ANTANANARIVO (Reuters) - Madagascar’s President Marc Ravalomanana defied an opposition demand on Saturday to resign and end a political crisis on the Indian Ocean island that has killed more than 135 people this year.
The president of the Indian Ocean island is under growing pressure. Some dissident soldiers said this week Ravalomanana should go and a former prime minister defected to the opposition on Saturday, saying his former close ally should resign.
Opposition leader Andry Rajoelina emerged from hiding to tell thousands of his supporters in the capital’s central square he was giving Ravalomanana four hours to quit.
Less than an hour after the deadline passed, Ravalomanana came out of his presidential palace to talk to thousands of his own supporters blocking the road from the city center.
“Yes, of course I’m still the president,” he told Reuters. “No, I will not be resigning in the next 24 hours.”
The political crisis has been running since the beginning of the year, damaging Madagascar’s image as a destination for foreign investment and crippling the island’s $390 million a year tourist industry.

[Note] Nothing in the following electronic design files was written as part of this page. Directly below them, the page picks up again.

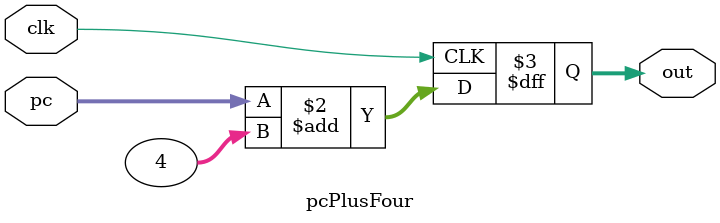
<source format=v>
module pcPlusFour (clk, pc, out);
	input      clk;
   input      [31:0] pc;
   output	  [31:0] out;
   reg        [31:0] out;
    // Register with active-high clock
   always @ (posedge clk)
      out <= pc + 4;
    
endmodule	// programCounter32
</source>
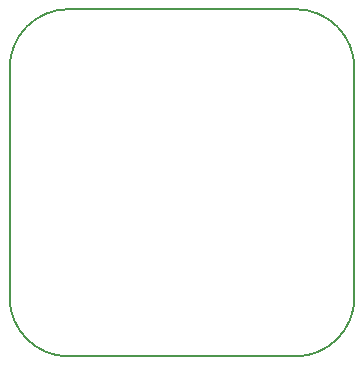
<source format=gbr>
G04 #@! TF.GenerationSoftware,KiCad,Pcbnew,5.0.0-5.0.0*
G04 #@! TF.CreationDate,2018-10-11T16:36:41-07:00*
G04 #@! TF.ProjectId,gpio-expander,6770696F2D657870616E6465722E6B69,rev?*
G04 #@! TF.SameCoordinates,Original*
G04 #@! TF.FileFunction,Profile,NP*
%FSLAX46Y46*%
G04 Gerber Fmt 4.6, Leading zero omitted, Abs format (unit mm)*
G04 Created by KiCad (PCBNEW 5.0.0-5.0.0) date Thu Oct 11 16:36:41 2018*
%MOMM*%
%LPD*%
G01*
G04 APERTURE LIST*
%ADD10C,0.150000*%
G04 APERTURE END LIST*
D10*
X159800000Y-109000000D02*
G75*
G02X154800000Y-114000000I-5000000J0D01*
G01*
X135600000Y-114000000D02*
G75*
G02X130600000Y-109000000I0J5000000D01*
G01*
X130600000Y-89600000D02*
G75*
G02X135600000Y-84600000I5000000J0D01*
G01*
X154800000Y-84600000D02*
G75*
G02X159800000Y-89600000I0J-5000000D01*
G01*
X154800000Y-84600000D02*
X135600000Y-84600000D01*
X159800000Y-109000000D02*
X159800000Y-89600000D01*
X135600000Y-114000000D02*
X154800000Y-114000000D01*
X130600000Y-89600000D02*
X130600000Y-109000000D01*
M02*

</source>
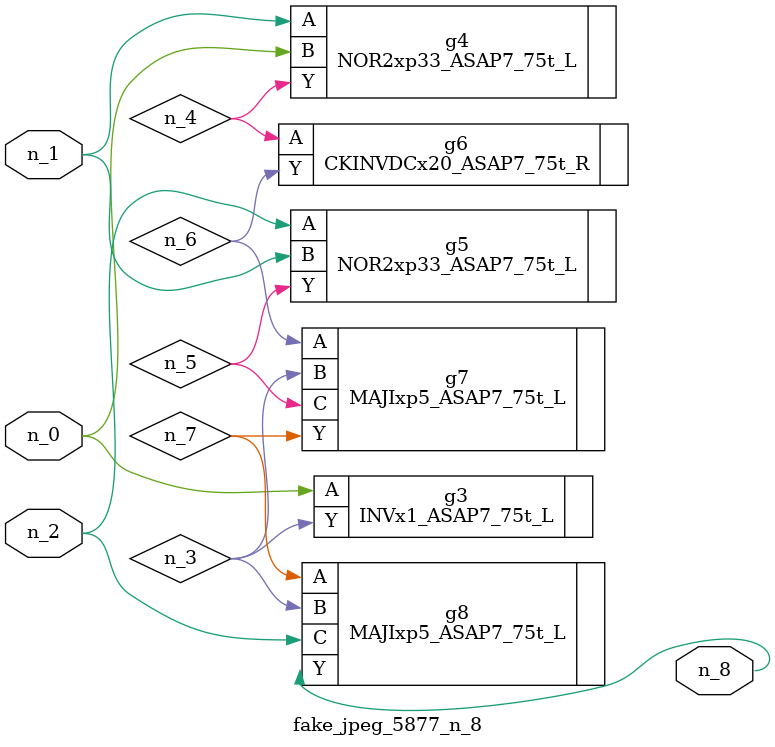
<source format=v>
module fake_jpeg_5877_n_8 (n_0, n_2, n_1, n_8);

input n_0;
input n_2;
input n_1;

output n_8;

wire n_3;
wire n_4;
wire n_6;
wire n_5;
wire n_7;

INVx1_ASAP7_75t_L g3 ( 
.A(n_0),
.Y(n_3)
);

NOR2xp33_ASAP7_75t_L g4 ( 
.A(n_1),
.B(n_0),
.Y(n_4)
);

NOR2xp33_ASAP7_75t_L g5 ( 
.A(n_2),
.B(n_1),
.Y(n_5)
);

CKINVDCx20_ASAP7_75t_R g6 ( 
.A(n_4),
.Y(n_6)
);

MAJIxp5_ASAP7_75t_L g7 ( 
.A(n_6),
.B(n_3),
.C(n_5),
.Y(n_7)
);

MAJIxp5_ASAP7_75t_L g8 ( 
.A(n_7),
.B(n_3),
.C(n_2),
.Y(n_8)
);


endmodule
</source>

Rajoelina, 34, a former disc jockey, had been under U.N. protection since fleeing attempts to arrest him last week. He calls the president a dictator and has tapped into deep public resentment at Ravalomanana’s failure to tackle poverty.
Ravalomanana’s supporters said they were happy the president had told them he was staying, but were wary of the army.
“He told us he would remain president until the end of his mandate,” said Alain Rakotonoily, a tour guide. “This won’t solve it. Now we have to watch the armed forces. We will stay here through the night to protect the president.”
Madagascar’s traditionally neutral military is increasingly looking to be the arbiter of power. It has refrained from intervening in the crisis so far — despite a widening mutiny.
Dissident soldiers said they had hidden tanks in the capital as a precaution to fight any mercenaries hired in the struggle, but said they were not taking orders from the opposition.
Flanked by tight security, Rajoelina made a “V” for victory sign before issuing his ultimatum to the supporters thronging the square that has been the epicenter of previous uprisings.
He told the rally he was ready for a democratic handover and would go to the presidential palace to bid Ravalomanana goodbye, but did not want to go with tanks and soldiers.
Jacques Sylla, a former prime minister and close ally of the president during the 2002 crisis that brought him to power following disputed elections, defected to the opposition.
An aide to Rajoelina said after the deadline had passed that they were still waiting for the president to quit, and that “something will happen” if he refuses to step aside.
Earlier, opposition members seized control of the prime minister’s office, declared they had assumed the powers of the presidency and pledged to hold elections within two years.
An aide to the president said the opposition had no legal authority and that Ravalomanana remained in his palace.
“This is and remains until now a street protest, using fear and repression to survive,” the aide, who declined to be named, said. “It is unclear right now whether the whole of the army is behind the opposition.”
The president said later the solution was national dialogue.
There was a heavy military presence on the streets on Saturday, but the opposition rally passed off peacefully. Several opposition demonstrations have ended in violence after the security forces stepped in.
European Union mission head Jean-Claude Boidin told Reuters any “non-constitutional” solution to the political impasse — meaning a coup — would lead to a suspension of aid.
Madagascar’s capital, a city of faded French grandeur perched on steep slopes, is one of Africa’s poorest where many live without electricity or running water and eke out a grim existence on less than $2 a day.
Caught in the middle of the crisis is an increasingly weary population. Some fear a Rajoelina takeover would not be the end.
“It’s not over yet. The U.N. won’t accept this because the president’s mandate still has three years to run. Nor will the president accept easily,” said student Sitraka Andriananson.